第126話【時間です!!!】
すると、恐らく、蒼さんの持つスマホからかな?、
「坊! 坊、いるんだろ? 今回切りだよ、上手に蒼を使ってるじゃ無いか、うまくやりなよ」
と言われるので、
「はい、ありがとございます」
と、なんの事、パッとしないけど返事はしておいた。いや、ともかくこう言う事に褐さんって、割としっかりしないといけない人なんだよ、何をしてくれたかわからないけど。
「じゃあね、蒼もしっかりね、それと、最後にこう言うことはもっと早く言っとくれ、年寄りの骨をお折らすもんじゃ無いよ」
「申し訳ありません」
って蒼さんが謝っている間に、通話は切れてしまう。言いたいことだけ言えて満足した感じがするのは気のせいでは無いだろうな、って思って聞いていると、
「お館様、これで、竜を北海道の空に放つ事が出来ます、時間は限られていますが、全ての航空管制に確認は取っております」
と言った。
「本当に、どうにか出来ちまったんだね、随分、頑張ってもらったんだべ」
と真希さんが言った。そして、
「すっかり時間を稼がれたべ、私の出る幕ないべ」
とどこか嬉しそうに言うから、なんだ、真希さんも本気で止める気なかったんだ。って思った。
ここで、ああ、そう言う事。って合点がいった。
真希さんを出ない様に、真剣に時間稼ぎをしていたんだな、蒼さん達。
「いや、ほんと助かったす、ちょっとでも本気出されたら一瞬で終わってました、いかにお館様に悟られず、時間を埋めるのには肝が冷えました」
いや、僕が君達相手に本気出す訳ないじゃん。
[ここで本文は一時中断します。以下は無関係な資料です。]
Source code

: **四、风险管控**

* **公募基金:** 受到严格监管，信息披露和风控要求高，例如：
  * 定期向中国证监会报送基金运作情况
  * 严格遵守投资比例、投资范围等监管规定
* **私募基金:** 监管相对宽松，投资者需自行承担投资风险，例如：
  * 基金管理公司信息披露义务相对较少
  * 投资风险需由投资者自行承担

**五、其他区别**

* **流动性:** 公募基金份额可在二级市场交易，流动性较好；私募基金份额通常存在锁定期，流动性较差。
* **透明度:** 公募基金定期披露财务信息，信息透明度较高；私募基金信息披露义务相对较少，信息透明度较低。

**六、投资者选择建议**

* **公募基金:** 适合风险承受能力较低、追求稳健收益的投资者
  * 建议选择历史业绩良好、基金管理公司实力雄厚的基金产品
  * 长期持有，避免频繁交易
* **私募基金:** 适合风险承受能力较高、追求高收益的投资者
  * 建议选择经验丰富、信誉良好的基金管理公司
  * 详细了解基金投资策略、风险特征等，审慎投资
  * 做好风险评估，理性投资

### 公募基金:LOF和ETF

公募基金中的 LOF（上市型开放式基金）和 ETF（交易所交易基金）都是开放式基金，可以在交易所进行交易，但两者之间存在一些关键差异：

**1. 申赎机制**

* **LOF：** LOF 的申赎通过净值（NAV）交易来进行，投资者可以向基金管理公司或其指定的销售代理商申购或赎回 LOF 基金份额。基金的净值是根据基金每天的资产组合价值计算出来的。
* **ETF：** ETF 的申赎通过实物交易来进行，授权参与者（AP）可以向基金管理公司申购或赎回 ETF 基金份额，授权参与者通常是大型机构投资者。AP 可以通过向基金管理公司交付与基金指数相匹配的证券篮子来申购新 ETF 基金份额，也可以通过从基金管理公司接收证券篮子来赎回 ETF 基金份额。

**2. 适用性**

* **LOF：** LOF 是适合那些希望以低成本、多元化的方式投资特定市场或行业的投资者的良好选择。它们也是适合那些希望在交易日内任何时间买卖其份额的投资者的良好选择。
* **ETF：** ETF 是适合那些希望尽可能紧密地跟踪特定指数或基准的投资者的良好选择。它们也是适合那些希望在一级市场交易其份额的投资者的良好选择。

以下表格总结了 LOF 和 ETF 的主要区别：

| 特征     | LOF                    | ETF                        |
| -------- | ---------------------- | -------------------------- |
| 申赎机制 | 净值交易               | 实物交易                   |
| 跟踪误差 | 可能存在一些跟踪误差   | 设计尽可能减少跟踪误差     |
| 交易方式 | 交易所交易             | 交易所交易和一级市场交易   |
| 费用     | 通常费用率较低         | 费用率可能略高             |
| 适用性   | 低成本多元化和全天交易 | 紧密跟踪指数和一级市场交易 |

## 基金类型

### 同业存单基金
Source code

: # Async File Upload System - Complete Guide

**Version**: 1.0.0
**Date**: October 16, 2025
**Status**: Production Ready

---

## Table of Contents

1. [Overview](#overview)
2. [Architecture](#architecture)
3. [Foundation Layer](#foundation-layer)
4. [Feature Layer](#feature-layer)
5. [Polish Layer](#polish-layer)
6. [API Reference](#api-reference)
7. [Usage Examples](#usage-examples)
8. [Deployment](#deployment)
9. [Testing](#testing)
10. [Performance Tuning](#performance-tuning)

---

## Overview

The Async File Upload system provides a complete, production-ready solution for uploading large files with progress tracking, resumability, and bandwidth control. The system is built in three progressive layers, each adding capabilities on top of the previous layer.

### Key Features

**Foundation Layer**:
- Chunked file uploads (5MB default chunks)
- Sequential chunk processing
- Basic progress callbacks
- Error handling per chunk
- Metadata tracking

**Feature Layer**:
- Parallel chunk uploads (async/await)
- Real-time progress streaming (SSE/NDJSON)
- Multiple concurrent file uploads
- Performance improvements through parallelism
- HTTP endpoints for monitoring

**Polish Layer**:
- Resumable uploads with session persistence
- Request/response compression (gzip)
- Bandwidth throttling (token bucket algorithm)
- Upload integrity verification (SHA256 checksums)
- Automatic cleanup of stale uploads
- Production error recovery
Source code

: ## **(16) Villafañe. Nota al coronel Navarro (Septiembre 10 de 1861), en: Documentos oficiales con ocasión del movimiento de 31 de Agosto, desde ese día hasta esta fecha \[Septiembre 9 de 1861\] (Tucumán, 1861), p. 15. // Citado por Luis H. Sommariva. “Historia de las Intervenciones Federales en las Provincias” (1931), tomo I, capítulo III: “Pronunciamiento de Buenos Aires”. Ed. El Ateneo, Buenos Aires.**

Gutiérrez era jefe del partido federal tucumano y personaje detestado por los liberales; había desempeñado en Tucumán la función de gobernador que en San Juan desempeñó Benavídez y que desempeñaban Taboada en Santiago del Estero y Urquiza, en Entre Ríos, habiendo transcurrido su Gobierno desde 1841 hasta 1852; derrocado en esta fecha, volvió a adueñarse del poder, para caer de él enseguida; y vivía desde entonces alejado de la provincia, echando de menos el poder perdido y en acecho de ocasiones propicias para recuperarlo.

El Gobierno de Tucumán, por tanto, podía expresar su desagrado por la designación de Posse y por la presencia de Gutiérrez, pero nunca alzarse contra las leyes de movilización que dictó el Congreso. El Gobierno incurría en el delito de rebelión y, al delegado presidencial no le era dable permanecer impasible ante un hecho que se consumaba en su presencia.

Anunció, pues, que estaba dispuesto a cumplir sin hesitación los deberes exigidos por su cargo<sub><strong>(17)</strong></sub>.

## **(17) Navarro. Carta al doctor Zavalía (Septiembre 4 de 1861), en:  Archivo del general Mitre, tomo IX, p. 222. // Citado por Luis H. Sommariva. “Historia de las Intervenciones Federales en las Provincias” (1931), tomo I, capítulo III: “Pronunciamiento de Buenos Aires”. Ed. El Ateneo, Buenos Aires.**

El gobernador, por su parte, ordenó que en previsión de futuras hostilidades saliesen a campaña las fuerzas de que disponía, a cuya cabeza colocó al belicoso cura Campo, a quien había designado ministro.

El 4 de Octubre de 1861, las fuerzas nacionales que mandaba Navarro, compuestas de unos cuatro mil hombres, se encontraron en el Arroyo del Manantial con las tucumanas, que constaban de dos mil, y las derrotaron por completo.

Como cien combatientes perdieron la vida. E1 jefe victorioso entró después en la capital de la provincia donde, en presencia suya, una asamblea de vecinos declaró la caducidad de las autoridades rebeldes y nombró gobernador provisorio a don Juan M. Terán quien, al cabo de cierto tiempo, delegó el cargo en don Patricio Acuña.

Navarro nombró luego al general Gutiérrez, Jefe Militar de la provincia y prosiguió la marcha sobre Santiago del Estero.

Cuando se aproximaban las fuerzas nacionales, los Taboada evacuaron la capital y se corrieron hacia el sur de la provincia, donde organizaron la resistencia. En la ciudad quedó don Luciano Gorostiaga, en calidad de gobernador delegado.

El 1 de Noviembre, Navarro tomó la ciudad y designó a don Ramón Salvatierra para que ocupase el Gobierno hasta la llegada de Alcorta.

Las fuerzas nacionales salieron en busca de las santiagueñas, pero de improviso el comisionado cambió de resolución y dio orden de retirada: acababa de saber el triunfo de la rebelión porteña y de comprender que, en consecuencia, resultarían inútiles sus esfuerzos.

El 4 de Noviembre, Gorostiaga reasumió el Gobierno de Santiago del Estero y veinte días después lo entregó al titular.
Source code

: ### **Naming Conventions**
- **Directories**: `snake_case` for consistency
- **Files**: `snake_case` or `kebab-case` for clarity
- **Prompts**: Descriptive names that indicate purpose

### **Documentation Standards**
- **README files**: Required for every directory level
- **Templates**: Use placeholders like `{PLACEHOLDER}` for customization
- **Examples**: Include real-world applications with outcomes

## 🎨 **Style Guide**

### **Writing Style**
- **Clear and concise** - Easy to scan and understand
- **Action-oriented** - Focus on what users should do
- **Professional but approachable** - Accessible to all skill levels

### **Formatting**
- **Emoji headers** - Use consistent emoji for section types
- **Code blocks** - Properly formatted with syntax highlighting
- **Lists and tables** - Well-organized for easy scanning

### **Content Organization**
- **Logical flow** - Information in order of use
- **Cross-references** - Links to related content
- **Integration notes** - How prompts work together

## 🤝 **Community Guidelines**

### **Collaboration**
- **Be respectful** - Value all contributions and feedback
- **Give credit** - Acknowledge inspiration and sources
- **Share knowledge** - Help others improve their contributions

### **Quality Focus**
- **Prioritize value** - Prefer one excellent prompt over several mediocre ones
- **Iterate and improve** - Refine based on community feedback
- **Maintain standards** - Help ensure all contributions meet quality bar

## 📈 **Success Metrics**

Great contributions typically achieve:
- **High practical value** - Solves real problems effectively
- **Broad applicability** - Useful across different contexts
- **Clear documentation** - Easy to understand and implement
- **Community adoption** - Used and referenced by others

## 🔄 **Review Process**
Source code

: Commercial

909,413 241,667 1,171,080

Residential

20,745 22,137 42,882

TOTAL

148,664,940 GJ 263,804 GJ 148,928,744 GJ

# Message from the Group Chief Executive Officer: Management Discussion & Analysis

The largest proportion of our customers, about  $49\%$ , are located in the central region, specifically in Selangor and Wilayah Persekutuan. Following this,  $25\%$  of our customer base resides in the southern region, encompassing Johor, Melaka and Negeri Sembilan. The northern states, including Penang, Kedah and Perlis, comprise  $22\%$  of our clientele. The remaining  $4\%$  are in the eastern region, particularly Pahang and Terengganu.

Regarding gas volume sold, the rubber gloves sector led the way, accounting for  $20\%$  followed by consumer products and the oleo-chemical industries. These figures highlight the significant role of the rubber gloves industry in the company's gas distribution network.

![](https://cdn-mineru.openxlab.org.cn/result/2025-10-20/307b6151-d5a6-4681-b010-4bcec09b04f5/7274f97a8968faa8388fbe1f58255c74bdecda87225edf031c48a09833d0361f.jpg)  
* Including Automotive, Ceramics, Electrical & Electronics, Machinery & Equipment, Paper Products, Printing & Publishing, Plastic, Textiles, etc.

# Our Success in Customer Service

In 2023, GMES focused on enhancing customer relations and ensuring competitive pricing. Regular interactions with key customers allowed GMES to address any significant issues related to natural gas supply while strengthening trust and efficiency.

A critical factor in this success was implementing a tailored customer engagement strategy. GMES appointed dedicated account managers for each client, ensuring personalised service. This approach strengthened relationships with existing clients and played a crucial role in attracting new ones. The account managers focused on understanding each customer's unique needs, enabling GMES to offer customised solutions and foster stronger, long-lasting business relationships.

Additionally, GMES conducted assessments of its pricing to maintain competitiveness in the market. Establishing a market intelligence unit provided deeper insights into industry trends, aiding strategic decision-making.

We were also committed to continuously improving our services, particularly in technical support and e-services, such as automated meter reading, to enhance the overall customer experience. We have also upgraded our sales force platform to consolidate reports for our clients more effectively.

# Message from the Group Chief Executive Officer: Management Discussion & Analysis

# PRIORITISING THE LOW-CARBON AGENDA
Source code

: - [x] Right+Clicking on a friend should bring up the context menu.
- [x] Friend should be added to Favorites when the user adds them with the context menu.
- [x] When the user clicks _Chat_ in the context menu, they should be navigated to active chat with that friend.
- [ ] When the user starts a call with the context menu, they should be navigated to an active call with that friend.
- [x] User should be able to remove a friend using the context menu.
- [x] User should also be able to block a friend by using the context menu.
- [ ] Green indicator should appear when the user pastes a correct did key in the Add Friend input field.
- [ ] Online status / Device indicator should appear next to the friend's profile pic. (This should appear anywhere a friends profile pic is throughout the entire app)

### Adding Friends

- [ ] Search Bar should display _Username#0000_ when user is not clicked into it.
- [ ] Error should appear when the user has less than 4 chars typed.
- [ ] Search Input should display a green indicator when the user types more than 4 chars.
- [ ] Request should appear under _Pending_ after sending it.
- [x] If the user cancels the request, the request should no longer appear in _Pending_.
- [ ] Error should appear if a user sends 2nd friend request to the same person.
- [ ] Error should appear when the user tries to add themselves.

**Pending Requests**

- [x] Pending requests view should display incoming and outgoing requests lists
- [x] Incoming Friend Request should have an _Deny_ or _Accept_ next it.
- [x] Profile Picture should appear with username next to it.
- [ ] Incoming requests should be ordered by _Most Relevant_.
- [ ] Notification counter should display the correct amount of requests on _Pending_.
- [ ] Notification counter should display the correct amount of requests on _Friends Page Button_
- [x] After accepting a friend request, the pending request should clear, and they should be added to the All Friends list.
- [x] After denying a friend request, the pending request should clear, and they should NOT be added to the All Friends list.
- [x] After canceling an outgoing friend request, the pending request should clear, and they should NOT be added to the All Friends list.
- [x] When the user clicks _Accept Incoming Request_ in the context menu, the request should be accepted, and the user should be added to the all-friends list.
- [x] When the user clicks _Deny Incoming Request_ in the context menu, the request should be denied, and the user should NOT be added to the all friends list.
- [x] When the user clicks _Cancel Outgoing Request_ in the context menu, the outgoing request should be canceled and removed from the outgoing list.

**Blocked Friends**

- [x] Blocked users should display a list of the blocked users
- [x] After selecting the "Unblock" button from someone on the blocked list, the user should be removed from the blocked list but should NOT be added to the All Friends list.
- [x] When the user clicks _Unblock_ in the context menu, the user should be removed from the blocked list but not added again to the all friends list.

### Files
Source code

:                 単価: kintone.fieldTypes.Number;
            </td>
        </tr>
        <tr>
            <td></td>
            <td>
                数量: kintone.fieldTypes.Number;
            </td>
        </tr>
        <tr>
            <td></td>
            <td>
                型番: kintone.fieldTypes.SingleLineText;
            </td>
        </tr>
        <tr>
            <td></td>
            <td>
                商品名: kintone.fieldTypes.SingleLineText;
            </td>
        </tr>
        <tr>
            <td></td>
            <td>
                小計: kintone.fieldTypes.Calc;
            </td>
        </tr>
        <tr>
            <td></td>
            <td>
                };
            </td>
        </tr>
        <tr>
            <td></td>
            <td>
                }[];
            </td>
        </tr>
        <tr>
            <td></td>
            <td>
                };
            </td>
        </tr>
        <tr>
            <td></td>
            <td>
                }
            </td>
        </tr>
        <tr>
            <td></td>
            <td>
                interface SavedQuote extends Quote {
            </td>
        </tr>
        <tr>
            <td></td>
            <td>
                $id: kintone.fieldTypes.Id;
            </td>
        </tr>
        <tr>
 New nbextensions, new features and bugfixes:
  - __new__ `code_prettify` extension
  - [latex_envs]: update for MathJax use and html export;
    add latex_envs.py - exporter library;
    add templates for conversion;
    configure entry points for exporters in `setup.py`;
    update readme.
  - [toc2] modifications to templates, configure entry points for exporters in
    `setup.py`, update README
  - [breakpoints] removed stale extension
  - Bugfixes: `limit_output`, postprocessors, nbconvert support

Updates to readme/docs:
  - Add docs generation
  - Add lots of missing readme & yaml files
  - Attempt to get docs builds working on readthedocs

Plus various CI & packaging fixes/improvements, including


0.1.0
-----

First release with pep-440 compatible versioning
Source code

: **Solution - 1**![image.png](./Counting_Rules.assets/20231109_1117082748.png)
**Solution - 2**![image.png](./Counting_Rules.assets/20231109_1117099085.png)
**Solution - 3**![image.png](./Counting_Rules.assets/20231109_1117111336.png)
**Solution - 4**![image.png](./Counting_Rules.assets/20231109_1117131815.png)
ゾンビの時もそうだったけど、特に紺さんの場合、ギルドとの今回もシガラミなら仕方ないなあ、とは思ってたから、
「あらためてこの身を紹介します、お館様、この様な姿勢で失礼します、私は、多月百家が一人、百舌 藍と申します、この度、ようやくダンジョンに入れる年齢になり、駆けつけた次第です、今後、お館様のお力になれるよう命を賭して邁進します、どうかよろしくお願い申し上げます」
と、腰が抜けた状態でけど、ピシッと挨拶してくられたよ。
「よろしくね、藍さん」
僕がそう答えると、なんかモジモジしてた。
なんだろう、僕の周りの女の子たちには無い、恥じらう姿ってどこか新鮮だ。良いもの見たって気分になってくるよ。
そんなどうでも良いことを考えていると、
「準備はいいかしら?!」
と椿さんが僕のすぐ横で叫んでる。大丈夫聞こえてるよ。そんなに大きな声を出さなくても良いかね。
そうだね、時間も押してる事だし、チャッチャと飛んでもらおう。
そう思ってふと見ると、大きなティアマトさんの顔が地面まで下がって来ててさ、そこに真希さんと春夏さんがいて、言葉を交わす訳でもなく、誰が誰ともなく、互いに顔を見てうるんだ。
そんな姿を見ていたらさ、なんだか急に、胸のあたりがキュウっとなって、不安になったんだ。
気のせいかな?
ううん、僕はこんな光景を知っている。
そして、どうしてかそれが何もかもが終わって行く、あの『続き』の光景に見えたんだ。